Para exemplificar melhor o discurso da autora a respeito da linguagem,
vejo a importância de citar a obra desenvolvida pela própria Marilena Chauí,
intitulada como Convite à Filosofia, em que, além de abordar sobre uma
introdução ao universo que engloba a filosofia , a autora dedica o quinto capítulo
de seu livro, especialmente para tratar da linguagem e, através de duas linhas
principais de pensamento, sendo elas, a platônica e a aristotélica, ela foi capaz
de traçar e demonstrar as concepções para a origem da linguagem, e a sua
relevância para as relações entre os indivíduos. Tal pensamento fica explícito
na seguinte frase da obra: “A linguagem é, assim, a forma propriamente
humana da comunicação, da relação com o mundo e com os outros, da vida
social e política, do pensamento e das artes.” (CHAUÍ, 1994, pg. 173).
Passando esse entendimento para o âmbito filosófico e pedagógico, a
linguagem tornaria os docentes aptos para acolher as inquietações intelectuais,
daqueles que procuram a expressão de seu próprio pensamento, ou de outra
figura.

Já no encerramento de sua palestra, a professora foca na


temporalidade encontrada no interior de uma análise estrutural, sendo assim,
ela destaca a diferença temporal existente entre o leitor e o filósofo que está
sendo estudado, ressaltando que, o primeiro contato do legente com a obra,
seria de extrema importância, pois, seria um encontro ingênuo, mas que de fato
provocaria indagações. Pouco a pouco, esse estado de admiração vai se
tornando então uma vigilância, visto que, aquelas questões que são impostas
pelo filósofo, já não são capazes de confundir mais o seu leitor. Todavia,
quando o texto começa a tomar tal proporção, acaba por causar novas
questões para seu leitor, o que pode levar o mesmo à escrita de seu próprio
texto, buscando articular com palavras que o aproxime e o distancie dos
pensamentos do filósofo estudado, simultaneamente, realizando assim, o
desenvolvimento de um texto distinto que, todavia, possui sua certa relação
com o aquele que foi lido.

Após abordar a temática central que a filósofa propôs ao longo de sua


palestra, e os argumentos responsáveis por nos guiarem até tal ideia, vale
ressaltar que, ao longo de seu discurso, foi possível obter uma compreensão
acerca da formação de pensamento, que a realização da análise estrutural
acaba exigindo. Tal afirmação se tornou explícita para mim, quando o conceito
de linguagem foi dito pela autora. Marilena Chauí transmitiu a influência que
este meio de comunicação tem, não somente para análise estrutural, como
também para as relações de um indivíduo. Vale ainda comentar que, em
diversas passagens de seu livro (Um Convite à Filosofia) é possível notar a
importância que a autora dá a formação do pensamento, principalmente dentro
de uma interpretação voltada para a realidade socioeconômica e política
brasileira, tal como pode ser observado na seguinte frase:

“Sabemos que os poderosos têm medo do pensamento, pois o poder


é mais forte se ninguém pensar, se todo mundo aceitar as coisas
como elas são, ou melhor, como nos dizem e nos fazem acreditar que
elas são. (CHAUÍ, 1994, pg. 38).

=== MATERIAL COLETADO ===
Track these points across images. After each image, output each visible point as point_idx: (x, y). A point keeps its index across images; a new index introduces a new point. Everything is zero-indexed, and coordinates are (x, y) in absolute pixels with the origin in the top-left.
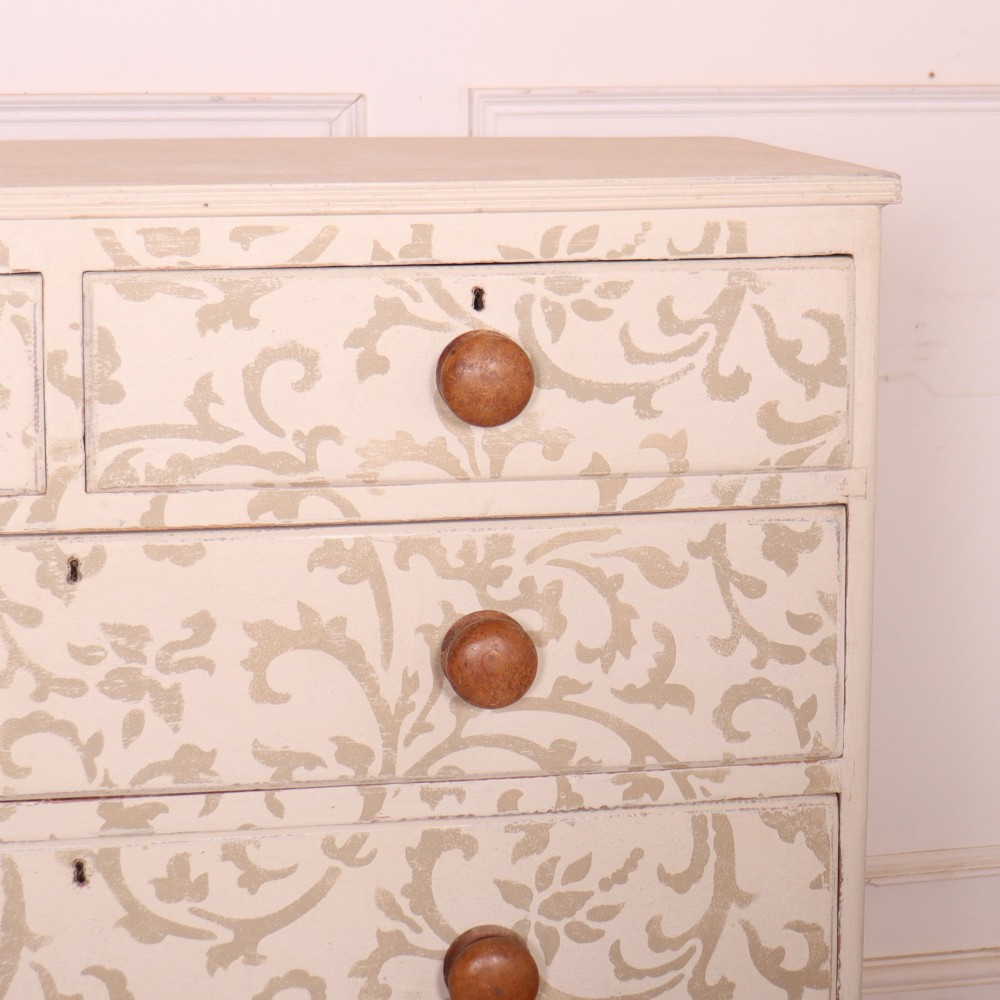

=== INSTRUÇÕES DO EXERCÍCIO ===
Reproduza fielmente a parte do texto sobre a palestra de Marilena Chauí que vai desde "é mais forte" até "1994, pg. 38).", incluindo esses dois trechos.

=== RESULTADO DO EXERCÍCIO ===
é mais forte se ninguém pensar, se todo mundo aceitar as coisas
como elas são, ou melhor, como nos dizem e nos fazem acreditar que
elas são. (CHAUÍ, 1994, pg. 38).